> [REQUIRED TASKS]
1. In the LangSearch introduction, which tool can extract text from more than 1000 different formats?
2. Rewrite the paragraph of the LangSearch introduction that begins "Once a piece of data is gathered by Scrapy" as a bulleted list.
3. Carry on with the LangSearch introduction from its last sentence.

*** PAGE TEXT Section Begins ***

Introduction#

LangSearch is a Python package that makes it easy to create semantic search based LLM applications. There are three reasons why semantic search based LLM applications are interesting.

LLMs like ChatGPT are prone to hallucinations. If you ask them a question directly, they might confidently give you bullshit answers. A popular measure against hallucinations is to first run semantic search on your corpus to identify potential passages containing the answer, and then asking ChatGPT to answer the question based on those passages. You can also instruct ChatGPT to say “I don’t know” if the answer is not contained in the passages. This significantly reduces hallucinations.
Currently available LLMs are trained on the public internet. Private data like company knowledge bases or data in personal files are outside its knowledge. One way to harness the power of ChatGPT on private data is to pass relevant snippets of private data in the context and ask ChatGPT to reason using it. Relevant snippets can be identified automatically by a combination of semantic search and other techniques.
Currently available LLMs also have a training cutoff. This means that it has no access to the latest information. One way of making ChatGPT aware of latest information is to index the latest information, identify relevant snippets using a combination of semantic search and other techniques, and pass it along in the context.

There are various tasks involved in building the backend of a semantic search based LLM application.

The first step is to gather the data that the application will be based on. If this data lives in websites (private websites included), which is the most common case, you need to use a web crawling framework like Scrapy to gather the data.
The data may be in various formats like html, pdf, pptx, docx, audio, video etc. LLMs only work with text, so you need to extract text from any kind of data that comes your way. For this, you can use Apache Tika, which can extract text from more than 1000 different formats. For text extraction from audio/video, the current best solution is OpenAI Whisper. For text extraction from HTML, there’s the additional problem of boilerplate removal, and tools like Mozilla Readability can help with that.
Once text has been extracted, you need to split it up into passages and index the passages in a vector search engine like Weaviate. Vector search engines are the workhorses of semantic search. They store the embeddings of the text, and do semantic search by using nearest neighbor algorithms in the vector space of embeddings.
Finally, you need to query the LLM and pass along the information retrieved by semantic search into the context. Depending on the application and the LLM, you may need to make multiple dependent calls to the LLMs, an operation known as chaining. LangChain is currently the de-facto framework for doing that.

LangSearch helps with all the above steps by integrating the various different solutions into a single tool.

LangSearch can currently gather data from the web and local file systems. It is based on Scrapy, the powerful Python web crawling framework. You have the full power of Scrapy available. But we also provide two convenience classes WebSpider (for web data) and FileSpider (for local files) that helps you write crawlers with minimal code, and modify many aspects these crawlers by changing some intuitive settings. Therefore, you don’t need to be a Scrapy expert to use LangSearch.
Once a piece of data is gathered by Scrapy, it is sent to a batteries-included built-in item pipeline, which orchestrates mime type detection (using Tika), text extraction (using Tika, Whisper, Readability and Inscriptis), filtering, persistence, and indexing (using Weaviate).

*** PAGE TEXT Section Ends ***
*** GIVEN INFORMATION Section Begins ***

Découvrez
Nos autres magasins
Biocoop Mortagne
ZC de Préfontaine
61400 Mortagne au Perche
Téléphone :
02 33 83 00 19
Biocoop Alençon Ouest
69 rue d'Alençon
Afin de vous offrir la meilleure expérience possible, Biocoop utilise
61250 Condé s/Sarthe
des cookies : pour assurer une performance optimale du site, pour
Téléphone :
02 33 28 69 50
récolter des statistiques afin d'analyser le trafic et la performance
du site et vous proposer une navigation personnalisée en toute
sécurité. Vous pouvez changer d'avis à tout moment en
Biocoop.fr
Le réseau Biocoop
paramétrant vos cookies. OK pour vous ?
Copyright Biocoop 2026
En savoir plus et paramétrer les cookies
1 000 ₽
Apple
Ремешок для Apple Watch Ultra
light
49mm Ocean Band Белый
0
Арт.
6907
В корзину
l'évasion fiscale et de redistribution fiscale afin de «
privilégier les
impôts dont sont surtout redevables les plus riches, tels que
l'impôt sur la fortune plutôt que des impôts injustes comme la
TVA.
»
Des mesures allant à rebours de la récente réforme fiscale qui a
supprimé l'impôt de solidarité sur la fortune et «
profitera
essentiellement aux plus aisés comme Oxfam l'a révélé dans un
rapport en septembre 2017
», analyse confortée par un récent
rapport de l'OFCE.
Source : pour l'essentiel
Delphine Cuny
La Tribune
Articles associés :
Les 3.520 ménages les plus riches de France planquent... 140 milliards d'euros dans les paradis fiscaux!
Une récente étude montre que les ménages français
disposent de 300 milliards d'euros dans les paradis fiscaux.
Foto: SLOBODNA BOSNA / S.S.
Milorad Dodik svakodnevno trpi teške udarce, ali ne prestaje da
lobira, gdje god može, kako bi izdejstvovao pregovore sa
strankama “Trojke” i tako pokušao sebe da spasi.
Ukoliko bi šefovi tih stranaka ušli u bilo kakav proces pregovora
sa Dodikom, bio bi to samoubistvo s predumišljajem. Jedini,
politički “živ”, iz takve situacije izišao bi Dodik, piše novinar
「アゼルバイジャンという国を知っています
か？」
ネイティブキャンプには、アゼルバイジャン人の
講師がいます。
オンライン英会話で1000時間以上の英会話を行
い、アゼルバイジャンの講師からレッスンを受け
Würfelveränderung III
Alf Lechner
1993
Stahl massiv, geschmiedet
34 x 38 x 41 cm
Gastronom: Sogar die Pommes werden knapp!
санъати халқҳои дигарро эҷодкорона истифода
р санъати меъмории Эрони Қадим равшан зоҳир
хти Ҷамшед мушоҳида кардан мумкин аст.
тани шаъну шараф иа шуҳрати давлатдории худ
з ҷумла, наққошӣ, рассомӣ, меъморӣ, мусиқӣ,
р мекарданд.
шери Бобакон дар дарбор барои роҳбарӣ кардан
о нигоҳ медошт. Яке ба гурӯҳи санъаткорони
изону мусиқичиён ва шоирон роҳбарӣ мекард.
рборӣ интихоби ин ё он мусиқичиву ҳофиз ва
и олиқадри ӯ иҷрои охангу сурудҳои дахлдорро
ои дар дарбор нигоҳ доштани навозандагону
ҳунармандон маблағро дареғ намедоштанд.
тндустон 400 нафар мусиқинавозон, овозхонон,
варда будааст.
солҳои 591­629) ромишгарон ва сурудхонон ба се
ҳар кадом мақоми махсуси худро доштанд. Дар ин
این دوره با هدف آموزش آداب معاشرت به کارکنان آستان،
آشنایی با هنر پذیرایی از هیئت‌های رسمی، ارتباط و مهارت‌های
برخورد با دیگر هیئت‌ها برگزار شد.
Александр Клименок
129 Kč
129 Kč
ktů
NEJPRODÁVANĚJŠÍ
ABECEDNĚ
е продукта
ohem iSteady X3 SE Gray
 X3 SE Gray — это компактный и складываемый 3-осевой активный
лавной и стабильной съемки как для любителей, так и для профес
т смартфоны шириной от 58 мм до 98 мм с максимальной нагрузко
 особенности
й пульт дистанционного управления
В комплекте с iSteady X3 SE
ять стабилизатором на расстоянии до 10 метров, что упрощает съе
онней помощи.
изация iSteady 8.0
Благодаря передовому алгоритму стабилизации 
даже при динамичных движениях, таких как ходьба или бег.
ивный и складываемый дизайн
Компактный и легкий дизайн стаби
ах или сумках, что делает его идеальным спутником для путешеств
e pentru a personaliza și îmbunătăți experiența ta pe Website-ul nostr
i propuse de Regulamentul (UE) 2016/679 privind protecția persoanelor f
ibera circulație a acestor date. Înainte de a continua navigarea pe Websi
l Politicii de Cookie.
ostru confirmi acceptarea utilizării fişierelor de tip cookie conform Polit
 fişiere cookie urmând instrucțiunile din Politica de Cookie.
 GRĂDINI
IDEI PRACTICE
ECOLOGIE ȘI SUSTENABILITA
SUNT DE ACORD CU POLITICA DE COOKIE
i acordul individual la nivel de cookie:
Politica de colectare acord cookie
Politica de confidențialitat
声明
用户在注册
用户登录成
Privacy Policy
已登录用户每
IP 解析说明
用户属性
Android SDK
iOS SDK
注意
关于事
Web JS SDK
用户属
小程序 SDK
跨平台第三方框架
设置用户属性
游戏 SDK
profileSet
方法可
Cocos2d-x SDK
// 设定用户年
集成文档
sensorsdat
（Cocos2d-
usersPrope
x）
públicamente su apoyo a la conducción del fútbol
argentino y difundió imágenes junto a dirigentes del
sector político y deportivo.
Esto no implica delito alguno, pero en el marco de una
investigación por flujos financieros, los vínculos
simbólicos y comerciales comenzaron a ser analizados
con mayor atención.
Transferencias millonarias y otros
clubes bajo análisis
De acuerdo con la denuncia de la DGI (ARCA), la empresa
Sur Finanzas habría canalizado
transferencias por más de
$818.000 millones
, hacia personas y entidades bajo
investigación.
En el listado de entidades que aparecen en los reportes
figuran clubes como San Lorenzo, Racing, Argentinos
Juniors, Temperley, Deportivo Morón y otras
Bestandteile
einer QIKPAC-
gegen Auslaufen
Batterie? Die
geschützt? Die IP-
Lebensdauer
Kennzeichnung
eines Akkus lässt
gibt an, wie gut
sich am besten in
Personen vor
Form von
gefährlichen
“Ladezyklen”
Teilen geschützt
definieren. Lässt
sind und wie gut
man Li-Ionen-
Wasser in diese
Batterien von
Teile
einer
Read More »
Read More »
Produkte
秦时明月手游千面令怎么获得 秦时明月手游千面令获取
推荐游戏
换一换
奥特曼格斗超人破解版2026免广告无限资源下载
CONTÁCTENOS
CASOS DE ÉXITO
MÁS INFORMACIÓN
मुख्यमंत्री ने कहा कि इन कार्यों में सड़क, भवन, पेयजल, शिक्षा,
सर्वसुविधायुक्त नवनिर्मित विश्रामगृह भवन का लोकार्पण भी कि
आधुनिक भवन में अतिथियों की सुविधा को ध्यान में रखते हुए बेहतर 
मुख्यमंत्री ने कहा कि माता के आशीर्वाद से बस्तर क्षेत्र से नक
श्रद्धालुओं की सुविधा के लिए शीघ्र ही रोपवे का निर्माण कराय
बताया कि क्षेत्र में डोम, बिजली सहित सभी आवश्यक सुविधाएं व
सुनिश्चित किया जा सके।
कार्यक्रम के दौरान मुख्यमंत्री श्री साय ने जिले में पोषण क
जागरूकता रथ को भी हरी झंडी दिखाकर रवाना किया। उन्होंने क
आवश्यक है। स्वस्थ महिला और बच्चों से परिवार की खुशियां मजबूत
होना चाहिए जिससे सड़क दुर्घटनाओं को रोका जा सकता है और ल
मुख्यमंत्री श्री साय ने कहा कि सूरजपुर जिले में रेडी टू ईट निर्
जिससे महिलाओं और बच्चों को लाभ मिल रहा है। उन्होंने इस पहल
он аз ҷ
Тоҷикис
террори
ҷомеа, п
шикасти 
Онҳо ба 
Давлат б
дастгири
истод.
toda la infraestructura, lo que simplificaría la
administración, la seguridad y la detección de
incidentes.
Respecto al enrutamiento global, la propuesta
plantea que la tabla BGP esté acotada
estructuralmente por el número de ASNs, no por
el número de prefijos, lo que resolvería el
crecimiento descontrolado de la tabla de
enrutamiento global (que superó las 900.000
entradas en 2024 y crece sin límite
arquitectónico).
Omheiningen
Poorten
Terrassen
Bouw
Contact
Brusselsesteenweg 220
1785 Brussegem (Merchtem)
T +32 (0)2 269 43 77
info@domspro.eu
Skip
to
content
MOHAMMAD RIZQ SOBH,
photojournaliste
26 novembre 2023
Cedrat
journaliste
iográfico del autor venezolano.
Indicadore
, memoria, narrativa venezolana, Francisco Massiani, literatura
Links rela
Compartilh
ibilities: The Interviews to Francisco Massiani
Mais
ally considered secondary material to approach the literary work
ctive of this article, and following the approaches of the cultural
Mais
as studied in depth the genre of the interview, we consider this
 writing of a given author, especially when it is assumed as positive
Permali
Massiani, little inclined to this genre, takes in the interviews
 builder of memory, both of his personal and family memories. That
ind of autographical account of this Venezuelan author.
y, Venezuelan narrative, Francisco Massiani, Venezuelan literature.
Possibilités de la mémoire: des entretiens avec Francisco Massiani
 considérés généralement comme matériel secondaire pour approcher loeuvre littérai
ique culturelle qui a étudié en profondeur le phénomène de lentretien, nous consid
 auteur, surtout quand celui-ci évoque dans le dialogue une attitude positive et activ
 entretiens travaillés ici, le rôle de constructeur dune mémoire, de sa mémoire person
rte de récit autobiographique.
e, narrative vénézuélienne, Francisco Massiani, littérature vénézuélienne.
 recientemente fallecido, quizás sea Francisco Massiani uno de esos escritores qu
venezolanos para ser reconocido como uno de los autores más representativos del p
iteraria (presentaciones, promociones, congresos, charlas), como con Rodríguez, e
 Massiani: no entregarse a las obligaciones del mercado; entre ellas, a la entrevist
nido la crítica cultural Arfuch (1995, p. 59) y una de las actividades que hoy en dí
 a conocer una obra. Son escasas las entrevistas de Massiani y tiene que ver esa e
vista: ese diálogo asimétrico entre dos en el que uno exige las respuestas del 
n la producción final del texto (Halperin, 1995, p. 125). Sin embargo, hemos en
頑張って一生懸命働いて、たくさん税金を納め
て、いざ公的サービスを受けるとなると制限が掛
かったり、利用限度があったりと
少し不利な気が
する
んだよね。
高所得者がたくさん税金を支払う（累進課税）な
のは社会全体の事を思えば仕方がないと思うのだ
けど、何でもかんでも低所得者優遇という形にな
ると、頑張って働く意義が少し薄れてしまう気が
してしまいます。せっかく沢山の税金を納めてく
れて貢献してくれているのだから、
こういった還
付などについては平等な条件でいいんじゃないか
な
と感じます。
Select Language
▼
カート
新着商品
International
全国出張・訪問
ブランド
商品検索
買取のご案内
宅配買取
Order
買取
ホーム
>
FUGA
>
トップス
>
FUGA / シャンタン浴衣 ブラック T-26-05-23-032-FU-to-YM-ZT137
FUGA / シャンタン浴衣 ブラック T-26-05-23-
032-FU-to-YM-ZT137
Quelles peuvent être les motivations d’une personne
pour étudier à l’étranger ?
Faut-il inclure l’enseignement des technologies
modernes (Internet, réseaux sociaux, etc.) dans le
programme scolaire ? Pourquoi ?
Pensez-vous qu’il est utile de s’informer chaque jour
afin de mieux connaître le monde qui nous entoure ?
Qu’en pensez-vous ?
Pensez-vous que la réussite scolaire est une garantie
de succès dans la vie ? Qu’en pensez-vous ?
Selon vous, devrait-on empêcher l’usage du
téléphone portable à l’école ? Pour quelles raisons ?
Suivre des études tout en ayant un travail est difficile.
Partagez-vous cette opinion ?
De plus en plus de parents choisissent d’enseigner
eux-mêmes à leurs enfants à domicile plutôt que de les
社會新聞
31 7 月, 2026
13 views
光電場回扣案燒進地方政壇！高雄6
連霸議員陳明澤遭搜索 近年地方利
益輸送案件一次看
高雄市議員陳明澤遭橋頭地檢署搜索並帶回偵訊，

*** GIVEN INFORMATION Section Ends ***

> [ANSWERS FOR THE EXERCISE]
1. Apache Tika.

2.
After Scrapy gathers a piece of data, it goes to a built-in item pipeline that orchestrates:
- mime type detection (Tika)
- text extraction (Tika, Whisper, Readability and Inscriptis)
- filtering
- persistence
- indexing (Weaviate)

3.
We provide convenience methods for doing QA (simple QA and also HyDE) against the built-in indexes. This uses LangChain under the hood.

One of the main contributions of LangSearch is the built-in pipeline that indexes data gathered by the crawler. Let’s look the features of the built-in pipeline.

MIME type detection is done automatically using Apache Tika, which can identify more than 1000 different formats.
Depending on the mime type, we automatically apply different text extraction methods. Currently, we have four different text extraction methods. For html, we use a combination of Readability and Inscriptis, which produces good results for both text-heavy and code-heavy pages (and preserves syntactically significant whitespace). For audio/video data, we use OpenAI Whisper. For all other mime types, we use Apache Tika to extract text.
Text language and text size based filtering is applied according to user-selected settings.
Crawled data is automatically persisted in Weaviate. This allows us to automatically identify if a web page or file has changed since the last crawl, and only reindex changed pages when re-crawling. This can save money if paid embeddings API (e.g. the OpenAI Embeddings API) is used for calculating embeddings of the text passages.
Extracted text (after splitting into passages) is indexed in the Weaviate vector database. This is when embeddings are computed. We support all embeddings models supported by Weaviate, while using the free text2vec-transformers models as the default. The exact model can be selected using a setting. The default index is a flat index of passages, but this can be changed to a tree-like index by swapping out a pipeline component.
Images are automatically indexed using CLIP models (thanks to Weaviate).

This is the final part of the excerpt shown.